Workers at Kroger-owned King Soopers and City Markets in metropolitan Denver, Boulder, Colorado Springs and Pueblo are currently voting on whether to authorize a strike after their union contract expired last week.
Metro Denver workers are voting today, January 30, while those in Colorado Springs will vote tomorrow, January 31, and workers in Pueblo are set to vote February 1. Some metro Denver workers have already finished voting, doing so on January 29.
Kroger workers last initiated a strike in Colorado in 2022. Metro Denver workers held out for ten days that January before earning raises from the company and returning to work. The union contract they agreed to with Kroger included a “no strike clause” that expired on January 17 after the two sides could not agree on terms for contract renewal.
Now workers will decide if they want to strike in order to achieve their desired terms, which include measures to address staffing issues, improved health-care benefits and increased wages to match Colorado's cost of living.
The Colorado Kroeger employees are unionized through the United Food and Commercial Workers. Local 7, the Colorado branch, has a 37-member bargaining committee representing workers across the state led by Kim Cordova, UFCW Local 7 president.
“It is unfortunate that the negotiations have come to this,” Cordova said in a statement earlier this month. “We started meeting with the company in October with clear goals of necessary wage increases so workers could afford to live in our state, maintain decent health and retirement benefits, and resolve a staffing crisis that is causing daily strife for workers and customers alike. The company’s proposal fails on all fronts.”
The contract was originally set to expire on January 5, but the union agreed to an extension until 11:59 p.m. on January 16. The extra eleven days weren’t enough to reach an agreement even though negotiations lasted into the evening on January 16, according to Local 7.

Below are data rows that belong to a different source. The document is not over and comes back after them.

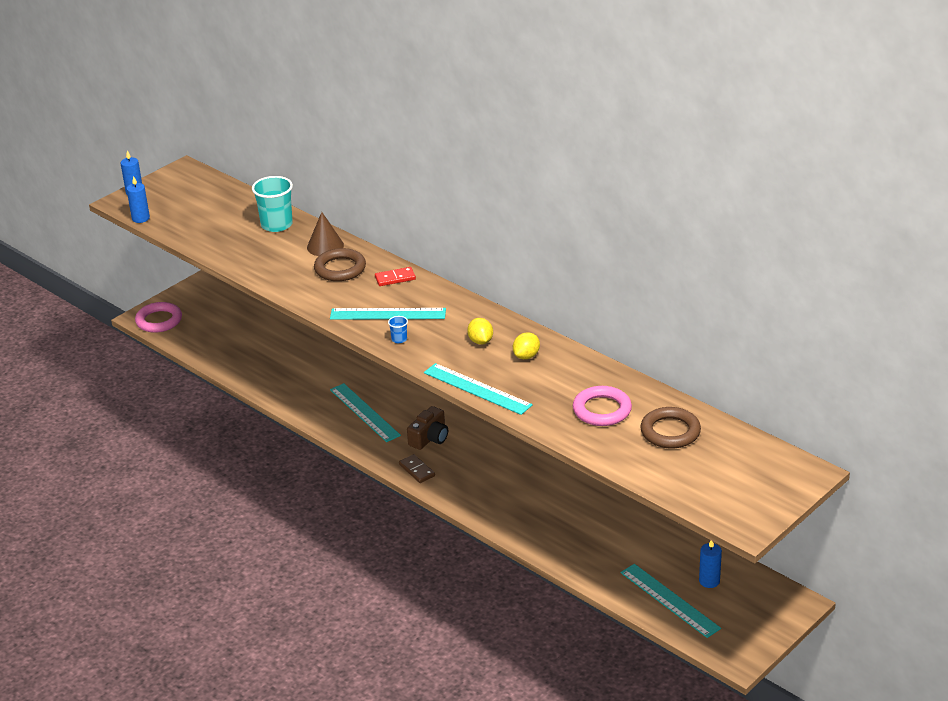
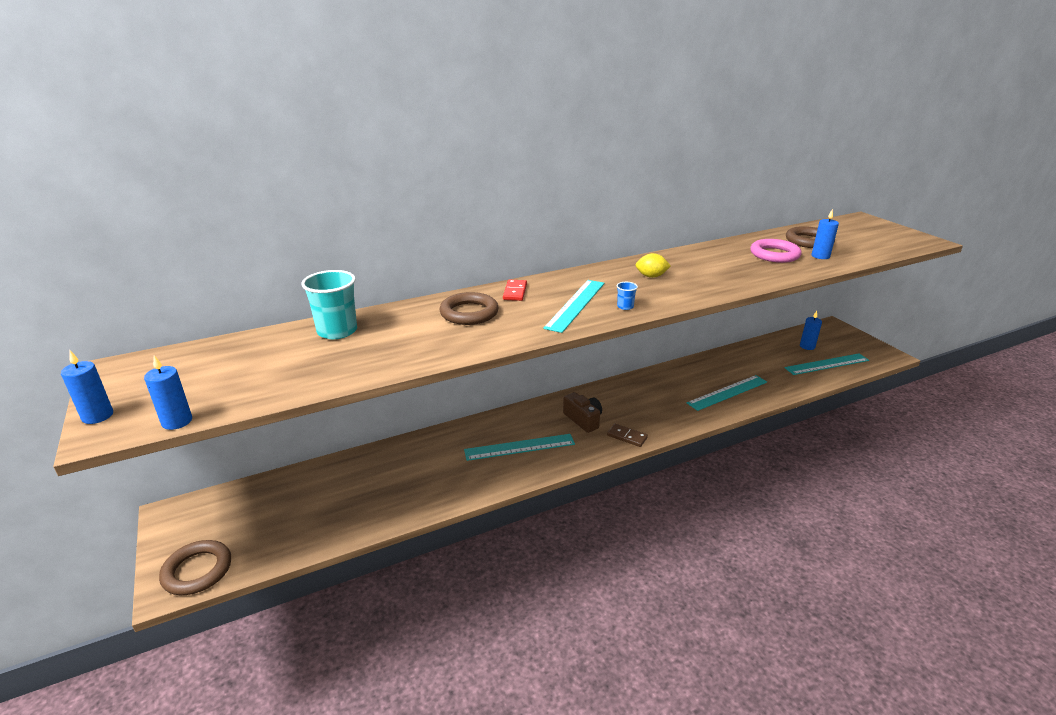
camera: 70 degrees left, 5 degrees down
pink ring [135,302,182,333] -> brown ring [159,540,231,595]
brown cone [307,212,344,256] -> none
brown domino [399,454,435,483] -> brown domino turned 45 degrees clockwise [607,424,648,447]
turquoise ruler [424,363,533,415] -> turquoise ruler moved to [687,375,767,411]
yellow lemon [513,332,540,359] -> none
none -> blue candle [811,209,839,259]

On January 16, King Soopers shared what the company called its “last, best and final” offer for a four-year contract with the union. The proposal included “$4.50/hour [raises] over the life of the contract for Top Rate associates (excluding courtesy clerks), department heads and Pharmacy Techs.” The company said it would provide affordable health care, keep pensions for workers and hold meetings about staffing concerns along with workplace violence prevention training.

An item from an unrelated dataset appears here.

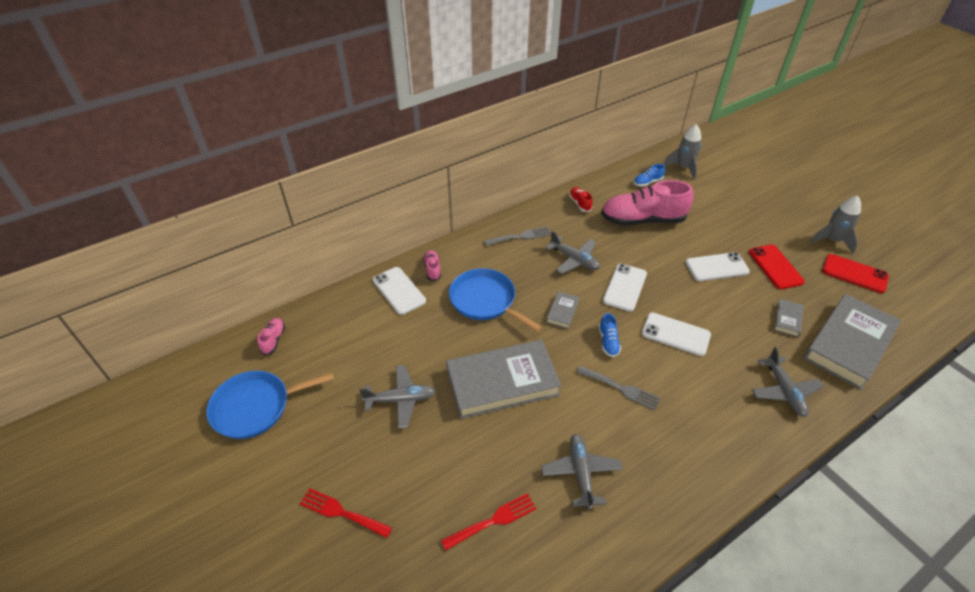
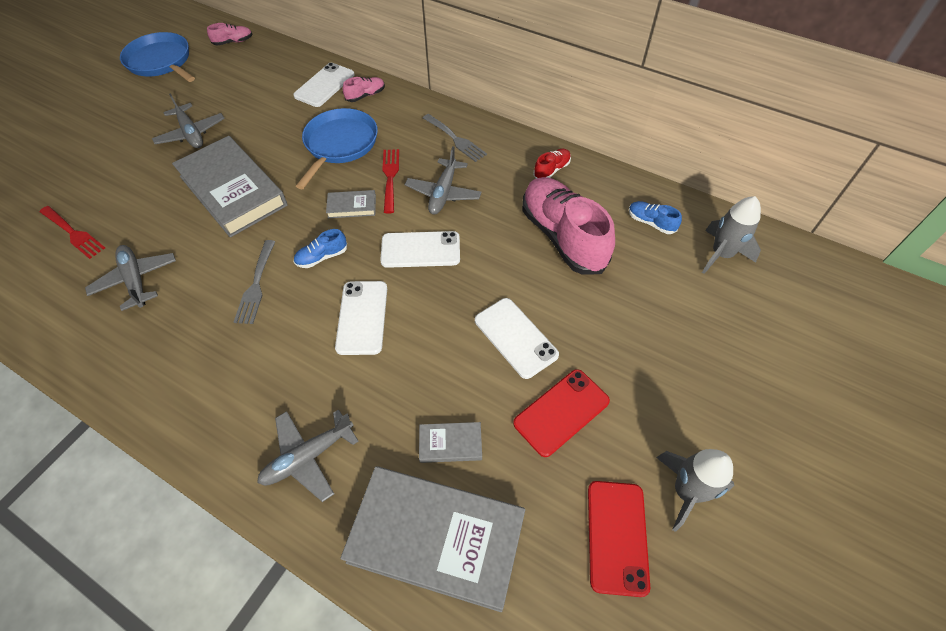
camera: 65 degrees right, 10 degrees up
red fork [299,488,392,538] -> red fork moved to [382,149,399,214]
grey plane [541,434,623,510] -> grey plane turned 90 degrees counterclockwise [85,245,176,311]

Additionally, King Soopers said it would add sanitation clerk and hourly manager roles to at least twenty stores over the next four years.
Workers say those terms do not represent actual improvements to safety standards or staffing issues in stores, and that the company’s proposal required employees to decide whether to lose health-care benefits now or in the future rather than preserving benefits. Additionally, they say the contract would actually cut wages for some employees and allow Kroger to outsource some union jobs to gig workers.
“None of us expect to get rich working in a grocery store,” Carol McMillian, a King Soopers worker from Aurora, said in a January 17 statement. “What we do expect is that we will make enough money to buy food at the same store we work at, that we can pay for a place to live, have decent health care and retirement, and that our employer will staff the stores with enough of us so we can get our jobs done and serve our customers’ needs. So far, their proposals fail to accomplish that.”
Joe Kelley, president of King Soopers and City Market in Colorado, told the Denver Post that the company believes Cordova is really the one who has bargained in bad faith, arguing the union never came back with compromise proposals.
“The Company has consistently bargained in good faith, putting forward comprehensive offers that prioritize associates’ needs and ensure operational stability,” King Soopers said in the announcement of its final offer.
But the union begs to differ, arguing in a statement that Kroger’s actions have been disrespectful and deceptive to workers and may even constitute breaches of union bargaining law. According to the union, poor staffing has led to many problems for customers.
“The company’s proposals to workers are likewise inadequate, proposing cuts to health-care benefits, slashing seniority-based scheduling benefits which will only further erode staffing in the stores, and a wage offer that is far too low to live in Colorado,” the union says. “The Company is also proposing to rob retiree health benefits and underfund the pension plan in order to pay for meager wage increases for a few workers.”
According to a statement from Cordova, a strike authorization is the necessary next step since King Soopers hasn’t been willing to do the right thing. There is no set date for when a strike could take place if workers vote to authorize one.